You also asked about a flag, and indeed there is a flag that enables "warning handling", the -W flag. It's very much like the warnings.filterwarnings function. For convenience I just copied the documentation of the -W flag here:

Warning control. Python’s warning machinery by default prints warning messages to sys.stderr. A typical warning message has the following form:

file:line: category: message

By default, each warning is printed once for each source line where it occurs. This option controls how often warnings are printed.

Multiple -W options may be given; when a warning matches more than one option, the action for the last matching option is performed. Invalid -W options are ignored (though, a warning message is printed about invalid options when the first warning is issued).

Starting from Python 2.7, DeprecationWarning and its descendants are ignored by default. The -Wd option can be used to re-enable them.

Warnings can also be controlled from within a Python program using the warnings module.

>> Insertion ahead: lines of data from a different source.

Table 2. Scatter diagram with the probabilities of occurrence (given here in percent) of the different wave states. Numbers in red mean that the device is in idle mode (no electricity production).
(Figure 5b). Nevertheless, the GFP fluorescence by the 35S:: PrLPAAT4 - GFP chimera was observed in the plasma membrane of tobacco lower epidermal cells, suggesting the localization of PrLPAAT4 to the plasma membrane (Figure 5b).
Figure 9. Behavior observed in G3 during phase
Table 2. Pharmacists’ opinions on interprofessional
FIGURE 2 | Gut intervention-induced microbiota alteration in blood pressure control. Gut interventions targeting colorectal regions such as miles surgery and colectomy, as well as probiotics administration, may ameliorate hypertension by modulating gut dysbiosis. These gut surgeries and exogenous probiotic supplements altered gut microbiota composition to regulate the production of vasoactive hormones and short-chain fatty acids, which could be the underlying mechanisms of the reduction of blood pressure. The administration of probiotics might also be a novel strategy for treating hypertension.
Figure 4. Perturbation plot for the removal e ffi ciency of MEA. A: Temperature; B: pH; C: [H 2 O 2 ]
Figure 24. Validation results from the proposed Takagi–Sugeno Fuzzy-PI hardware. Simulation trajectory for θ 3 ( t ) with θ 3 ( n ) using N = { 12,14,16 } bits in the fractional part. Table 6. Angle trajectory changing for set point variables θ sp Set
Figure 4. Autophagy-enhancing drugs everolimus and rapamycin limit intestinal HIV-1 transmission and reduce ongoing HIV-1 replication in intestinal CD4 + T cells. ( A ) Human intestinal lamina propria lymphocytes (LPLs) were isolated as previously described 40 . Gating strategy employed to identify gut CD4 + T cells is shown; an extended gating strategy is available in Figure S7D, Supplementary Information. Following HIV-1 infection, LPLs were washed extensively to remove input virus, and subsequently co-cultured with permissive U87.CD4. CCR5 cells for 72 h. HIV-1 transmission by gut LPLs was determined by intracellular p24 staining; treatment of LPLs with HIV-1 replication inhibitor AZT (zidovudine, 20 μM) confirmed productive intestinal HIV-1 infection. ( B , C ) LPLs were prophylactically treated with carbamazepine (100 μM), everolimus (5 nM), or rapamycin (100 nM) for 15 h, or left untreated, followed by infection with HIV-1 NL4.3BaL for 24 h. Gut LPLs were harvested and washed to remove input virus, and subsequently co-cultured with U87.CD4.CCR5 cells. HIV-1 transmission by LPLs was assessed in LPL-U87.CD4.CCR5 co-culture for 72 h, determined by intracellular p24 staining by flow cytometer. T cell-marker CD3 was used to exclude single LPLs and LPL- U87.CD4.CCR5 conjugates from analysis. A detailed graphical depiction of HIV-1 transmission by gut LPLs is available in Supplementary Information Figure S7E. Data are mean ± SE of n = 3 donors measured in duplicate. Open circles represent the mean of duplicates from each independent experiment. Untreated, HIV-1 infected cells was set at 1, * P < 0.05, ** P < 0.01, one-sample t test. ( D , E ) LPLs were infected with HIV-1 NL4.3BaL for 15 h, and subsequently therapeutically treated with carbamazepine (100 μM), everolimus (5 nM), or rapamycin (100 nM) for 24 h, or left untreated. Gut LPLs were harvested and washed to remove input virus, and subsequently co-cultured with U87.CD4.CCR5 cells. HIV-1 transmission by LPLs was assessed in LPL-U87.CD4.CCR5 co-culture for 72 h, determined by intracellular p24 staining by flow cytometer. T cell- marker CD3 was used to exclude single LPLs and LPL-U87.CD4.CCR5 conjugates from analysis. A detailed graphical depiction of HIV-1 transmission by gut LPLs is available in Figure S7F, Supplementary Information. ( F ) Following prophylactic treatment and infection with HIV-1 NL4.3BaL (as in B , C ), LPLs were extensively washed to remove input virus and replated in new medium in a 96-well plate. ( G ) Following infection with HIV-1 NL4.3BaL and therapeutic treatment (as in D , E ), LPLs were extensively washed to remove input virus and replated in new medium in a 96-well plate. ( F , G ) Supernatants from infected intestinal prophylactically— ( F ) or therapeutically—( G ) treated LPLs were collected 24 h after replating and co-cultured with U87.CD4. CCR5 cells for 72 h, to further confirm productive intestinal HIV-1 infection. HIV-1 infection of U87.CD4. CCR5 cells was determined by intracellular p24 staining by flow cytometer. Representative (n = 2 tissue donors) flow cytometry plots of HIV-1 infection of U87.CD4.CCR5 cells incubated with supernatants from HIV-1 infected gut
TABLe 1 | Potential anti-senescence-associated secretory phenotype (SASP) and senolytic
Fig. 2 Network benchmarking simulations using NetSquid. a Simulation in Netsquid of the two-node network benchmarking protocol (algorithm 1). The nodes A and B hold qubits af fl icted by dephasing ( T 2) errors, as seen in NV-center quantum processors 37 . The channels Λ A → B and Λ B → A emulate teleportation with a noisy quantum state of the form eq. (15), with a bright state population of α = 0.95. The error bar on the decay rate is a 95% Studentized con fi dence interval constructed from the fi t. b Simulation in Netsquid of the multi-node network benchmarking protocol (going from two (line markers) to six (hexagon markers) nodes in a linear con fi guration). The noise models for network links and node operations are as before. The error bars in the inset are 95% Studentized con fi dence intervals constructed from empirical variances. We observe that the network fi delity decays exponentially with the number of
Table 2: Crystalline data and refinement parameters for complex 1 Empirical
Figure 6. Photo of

The simplest form of argument is one of the following action strings (or a unique abbreviation) by themselves:

  • ignore

    Ignore all warnings.

  • default

    Explicitly request the default behavior (printing each warning once per source line).

  • all

    Print a warning each time it occurs (this may generate many messages if a warning is triggered repeatedly for the same source line, such as inside a loop).

  • module

    Print each warning only the first time it occurs in each module.

  • once

    Print each warning only the first time it occurs in the program.

  • error:

    Raise an exception instead of printing a warning message.

The full form of argument is:

action:message:category:module:line

Here, action is as explained above but only applies to messages that match the remaining fields. Empty fields match all values; trailing empty fields may be omitted. The message field matches the start of the warning message printed; this match is case-insensitive. The category field matches the warning category. This must be a class name; the match tests whether the actual warning category of the message is a subclass of the specified warning category. The full class name must be given. The module field matches the (fully-qualified) module name; this match is case-sensitive. The line field matches the line number, where zero matches all line numbers and is thus equivalent to an omitted line number.